The results, in fact, confirmed what had been found in other trials (see here and here for some of our many other posts on vaccines). A little over half the 102 vaccinees who received the highest (90 µg) dose achieved titers of 1:40 or greater. At the 45 µg dose about 45% were protected, with 22% and 9% being the corresponding levels for the lower doses. Thus only about half the subjects achieved protection when given a vaccine dose twelve times what is currently used. Bear in mind that we have a very small production capacity, the result of years of disinterest by Big Pharma in products that weren't obscenely profitable, although they were still quite reasonably profitable. What this means practically is that this vaccine is not currently practically feasible as a way to protect the population. It might be used in a highly targeted sub-population, but even there might not be that effective.
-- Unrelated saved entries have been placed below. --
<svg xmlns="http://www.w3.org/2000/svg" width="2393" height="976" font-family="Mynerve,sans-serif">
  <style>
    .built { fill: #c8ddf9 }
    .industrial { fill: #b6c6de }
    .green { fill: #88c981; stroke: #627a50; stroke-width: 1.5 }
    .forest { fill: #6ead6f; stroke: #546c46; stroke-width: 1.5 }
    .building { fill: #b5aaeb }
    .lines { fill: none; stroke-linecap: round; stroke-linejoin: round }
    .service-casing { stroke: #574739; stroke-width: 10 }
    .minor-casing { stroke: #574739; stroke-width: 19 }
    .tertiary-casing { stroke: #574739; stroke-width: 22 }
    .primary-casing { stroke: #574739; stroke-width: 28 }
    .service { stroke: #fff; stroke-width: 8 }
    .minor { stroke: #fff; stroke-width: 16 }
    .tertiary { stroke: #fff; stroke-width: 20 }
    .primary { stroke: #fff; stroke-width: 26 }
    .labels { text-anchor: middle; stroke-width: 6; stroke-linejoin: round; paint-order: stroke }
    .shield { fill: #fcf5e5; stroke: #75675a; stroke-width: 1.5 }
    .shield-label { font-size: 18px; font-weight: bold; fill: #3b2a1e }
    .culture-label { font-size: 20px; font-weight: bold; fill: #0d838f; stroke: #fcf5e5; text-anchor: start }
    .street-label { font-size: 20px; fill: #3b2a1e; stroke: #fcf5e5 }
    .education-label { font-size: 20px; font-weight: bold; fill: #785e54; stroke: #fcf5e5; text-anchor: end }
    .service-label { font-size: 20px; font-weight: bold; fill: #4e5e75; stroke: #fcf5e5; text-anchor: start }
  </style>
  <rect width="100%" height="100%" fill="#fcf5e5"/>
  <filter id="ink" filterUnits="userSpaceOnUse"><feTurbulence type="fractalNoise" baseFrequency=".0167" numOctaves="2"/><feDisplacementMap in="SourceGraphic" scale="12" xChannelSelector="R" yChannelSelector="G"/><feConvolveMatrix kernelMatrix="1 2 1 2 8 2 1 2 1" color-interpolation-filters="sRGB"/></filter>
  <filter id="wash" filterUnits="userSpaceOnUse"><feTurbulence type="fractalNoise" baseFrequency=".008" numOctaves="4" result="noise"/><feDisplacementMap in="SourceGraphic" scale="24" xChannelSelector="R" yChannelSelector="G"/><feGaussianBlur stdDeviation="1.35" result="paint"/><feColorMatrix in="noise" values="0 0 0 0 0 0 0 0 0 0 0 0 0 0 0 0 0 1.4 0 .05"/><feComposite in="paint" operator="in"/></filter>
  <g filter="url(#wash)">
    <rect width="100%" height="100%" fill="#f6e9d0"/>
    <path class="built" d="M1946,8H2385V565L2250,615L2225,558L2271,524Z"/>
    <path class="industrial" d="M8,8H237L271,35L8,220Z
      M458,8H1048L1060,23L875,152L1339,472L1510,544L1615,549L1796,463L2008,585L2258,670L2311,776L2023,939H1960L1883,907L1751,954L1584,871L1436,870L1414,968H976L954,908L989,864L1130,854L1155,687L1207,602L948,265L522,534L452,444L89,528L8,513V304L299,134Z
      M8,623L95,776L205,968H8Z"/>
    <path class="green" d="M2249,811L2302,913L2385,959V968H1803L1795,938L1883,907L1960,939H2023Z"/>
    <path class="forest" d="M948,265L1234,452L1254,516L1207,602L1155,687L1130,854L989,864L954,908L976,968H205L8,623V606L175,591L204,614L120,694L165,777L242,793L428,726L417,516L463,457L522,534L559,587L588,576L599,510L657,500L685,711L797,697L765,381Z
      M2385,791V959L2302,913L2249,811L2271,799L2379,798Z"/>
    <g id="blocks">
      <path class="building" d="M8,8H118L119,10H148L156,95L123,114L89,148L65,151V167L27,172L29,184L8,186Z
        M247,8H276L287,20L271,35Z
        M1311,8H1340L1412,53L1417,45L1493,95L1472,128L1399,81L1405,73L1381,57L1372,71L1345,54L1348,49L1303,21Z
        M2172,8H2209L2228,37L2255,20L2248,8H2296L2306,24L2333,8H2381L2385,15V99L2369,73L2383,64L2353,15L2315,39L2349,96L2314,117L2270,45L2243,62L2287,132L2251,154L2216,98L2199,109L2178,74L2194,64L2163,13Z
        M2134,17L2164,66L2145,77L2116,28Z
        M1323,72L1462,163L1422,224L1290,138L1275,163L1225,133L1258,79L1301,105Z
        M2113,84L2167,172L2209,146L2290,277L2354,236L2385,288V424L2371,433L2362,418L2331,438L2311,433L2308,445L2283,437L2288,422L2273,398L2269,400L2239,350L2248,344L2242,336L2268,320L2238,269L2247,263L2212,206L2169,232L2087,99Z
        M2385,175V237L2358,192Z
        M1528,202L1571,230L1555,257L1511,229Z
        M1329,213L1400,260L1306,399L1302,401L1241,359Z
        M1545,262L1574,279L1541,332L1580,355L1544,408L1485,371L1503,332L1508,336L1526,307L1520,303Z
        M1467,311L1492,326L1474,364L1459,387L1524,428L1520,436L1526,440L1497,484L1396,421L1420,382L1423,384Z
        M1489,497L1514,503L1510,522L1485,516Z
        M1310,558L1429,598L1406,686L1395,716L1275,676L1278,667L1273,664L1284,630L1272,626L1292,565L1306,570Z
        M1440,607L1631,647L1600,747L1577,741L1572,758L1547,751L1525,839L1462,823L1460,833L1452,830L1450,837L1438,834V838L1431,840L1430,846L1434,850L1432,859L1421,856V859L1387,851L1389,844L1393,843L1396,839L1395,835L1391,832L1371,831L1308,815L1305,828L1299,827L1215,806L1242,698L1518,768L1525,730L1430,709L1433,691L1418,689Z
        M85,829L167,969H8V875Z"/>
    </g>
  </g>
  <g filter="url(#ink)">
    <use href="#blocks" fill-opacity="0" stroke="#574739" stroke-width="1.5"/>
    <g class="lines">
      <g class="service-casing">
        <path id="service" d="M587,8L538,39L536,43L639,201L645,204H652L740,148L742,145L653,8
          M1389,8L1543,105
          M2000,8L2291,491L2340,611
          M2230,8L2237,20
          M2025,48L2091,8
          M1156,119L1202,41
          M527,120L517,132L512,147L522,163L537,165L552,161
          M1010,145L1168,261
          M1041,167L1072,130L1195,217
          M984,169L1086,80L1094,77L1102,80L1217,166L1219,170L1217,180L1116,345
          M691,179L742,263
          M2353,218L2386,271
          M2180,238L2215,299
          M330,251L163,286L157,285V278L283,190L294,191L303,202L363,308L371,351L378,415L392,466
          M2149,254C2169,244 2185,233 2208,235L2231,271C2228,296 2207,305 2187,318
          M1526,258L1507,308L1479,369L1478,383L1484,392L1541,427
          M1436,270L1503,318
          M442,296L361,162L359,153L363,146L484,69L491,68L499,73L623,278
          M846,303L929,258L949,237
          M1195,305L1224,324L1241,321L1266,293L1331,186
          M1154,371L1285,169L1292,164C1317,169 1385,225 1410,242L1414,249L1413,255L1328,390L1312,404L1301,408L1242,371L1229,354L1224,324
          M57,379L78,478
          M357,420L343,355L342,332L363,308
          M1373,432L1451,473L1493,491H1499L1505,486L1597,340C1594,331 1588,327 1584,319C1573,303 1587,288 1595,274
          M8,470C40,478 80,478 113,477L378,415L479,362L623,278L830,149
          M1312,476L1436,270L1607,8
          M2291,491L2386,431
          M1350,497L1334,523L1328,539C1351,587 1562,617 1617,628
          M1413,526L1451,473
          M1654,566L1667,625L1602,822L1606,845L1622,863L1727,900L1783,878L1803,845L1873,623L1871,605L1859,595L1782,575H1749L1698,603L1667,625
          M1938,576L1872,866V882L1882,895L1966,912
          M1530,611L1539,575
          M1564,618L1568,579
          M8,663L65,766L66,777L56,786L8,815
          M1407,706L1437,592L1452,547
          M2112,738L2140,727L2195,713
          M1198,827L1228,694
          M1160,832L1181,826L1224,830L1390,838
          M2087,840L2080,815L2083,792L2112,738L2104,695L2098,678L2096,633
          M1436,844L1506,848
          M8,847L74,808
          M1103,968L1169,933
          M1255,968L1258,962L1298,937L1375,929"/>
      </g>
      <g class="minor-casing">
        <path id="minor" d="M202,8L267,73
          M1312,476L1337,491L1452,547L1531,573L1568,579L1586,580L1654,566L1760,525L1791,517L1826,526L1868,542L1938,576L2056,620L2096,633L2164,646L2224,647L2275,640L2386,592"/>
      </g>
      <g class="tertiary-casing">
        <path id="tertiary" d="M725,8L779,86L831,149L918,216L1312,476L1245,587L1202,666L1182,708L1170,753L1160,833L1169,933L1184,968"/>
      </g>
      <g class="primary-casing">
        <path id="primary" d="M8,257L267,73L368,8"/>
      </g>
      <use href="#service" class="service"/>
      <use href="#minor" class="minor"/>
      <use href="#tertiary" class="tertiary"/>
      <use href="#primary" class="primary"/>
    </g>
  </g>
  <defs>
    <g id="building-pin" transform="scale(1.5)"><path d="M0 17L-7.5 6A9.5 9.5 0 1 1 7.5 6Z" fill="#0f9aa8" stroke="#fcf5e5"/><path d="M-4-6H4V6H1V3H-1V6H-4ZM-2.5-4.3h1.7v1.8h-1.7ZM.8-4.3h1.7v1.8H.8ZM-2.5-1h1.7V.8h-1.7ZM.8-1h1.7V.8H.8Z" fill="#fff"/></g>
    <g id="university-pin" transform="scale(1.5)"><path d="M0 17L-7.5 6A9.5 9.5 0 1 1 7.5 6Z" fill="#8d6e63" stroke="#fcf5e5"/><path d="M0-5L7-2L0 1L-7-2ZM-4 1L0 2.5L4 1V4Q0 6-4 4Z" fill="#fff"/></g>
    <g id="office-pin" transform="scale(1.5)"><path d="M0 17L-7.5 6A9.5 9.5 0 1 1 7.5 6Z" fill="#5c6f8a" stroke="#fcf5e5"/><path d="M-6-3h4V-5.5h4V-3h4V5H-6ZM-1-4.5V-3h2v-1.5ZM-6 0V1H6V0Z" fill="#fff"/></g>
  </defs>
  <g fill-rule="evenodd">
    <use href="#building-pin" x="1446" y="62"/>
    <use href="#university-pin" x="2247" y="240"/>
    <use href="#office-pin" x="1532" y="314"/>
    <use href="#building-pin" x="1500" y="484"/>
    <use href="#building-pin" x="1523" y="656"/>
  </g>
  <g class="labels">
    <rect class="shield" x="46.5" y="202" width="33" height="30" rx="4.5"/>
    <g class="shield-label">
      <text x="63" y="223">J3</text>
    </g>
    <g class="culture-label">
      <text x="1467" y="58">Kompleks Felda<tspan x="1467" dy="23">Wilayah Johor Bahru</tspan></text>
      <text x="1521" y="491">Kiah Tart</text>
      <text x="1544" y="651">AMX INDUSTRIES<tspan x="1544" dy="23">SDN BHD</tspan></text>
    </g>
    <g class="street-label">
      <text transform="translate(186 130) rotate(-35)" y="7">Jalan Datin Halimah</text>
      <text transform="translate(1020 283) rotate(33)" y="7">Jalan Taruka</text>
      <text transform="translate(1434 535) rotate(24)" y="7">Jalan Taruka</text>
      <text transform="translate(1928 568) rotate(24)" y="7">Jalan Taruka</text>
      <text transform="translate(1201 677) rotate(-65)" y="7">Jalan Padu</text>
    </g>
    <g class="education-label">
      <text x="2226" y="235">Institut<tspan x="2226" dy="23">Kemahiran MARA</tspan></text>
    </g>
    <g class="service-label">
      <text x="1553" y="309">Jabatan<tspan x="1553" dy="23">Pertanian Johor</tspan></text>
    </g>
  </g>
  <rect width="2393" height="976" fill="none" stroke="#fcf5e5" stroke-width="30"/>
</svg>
Despite the high dose, side effects seemed to be minimal, mainly pain and tenderness at the injection site. However the ability of this smallish study to detect serious side effects was relatively modest. It had an 88% chance of picking up three or more serious events as long as the true rate of serious events was at least 5%. Five percent is a pretty high serious adverse event rate when you are vaccinating tens of millions of people. So the jury on the safety of this vaccine is still out. So far, however, we don't see warning flags, although our vision is far from perfect.

NIH's Dr. Tony Fauci acknowledged the disappointing outcome, even as he tried to put the best face on it:
''We have a vaccine we know can spur an immune response, albeit at very high doses. We're going in the right direction. The sobering news is we have a long way to go. So it's muted good news,'' said Dr. Anthony Fauci, director of the National Institute of Allergy and Infectious Diseases, which funded the study. (Chicago Tribune)
The lead researcher also put on a brave face, calling on a time worn cliché to take the heat for bad news:
"Every journey starts with a first step,'' said Dr. John Treanor, director of Rochester's Vaccine and Treatment Evaluation Unit and the overall leader of the project. ''We actually have a product. We're not there yet, but we're making progress."
The big question, of course, is whether we are traveling fast enough to get to where we need to before dark. Probably not.

Addendum: It's been pointed out to me that the NEJM article is just the published version of the earlier newspaper accounts (last August, I think). So this is not another disappointing vaccine trial result but the same one as earlier. My error. The paper has additional information, which is what I posted above.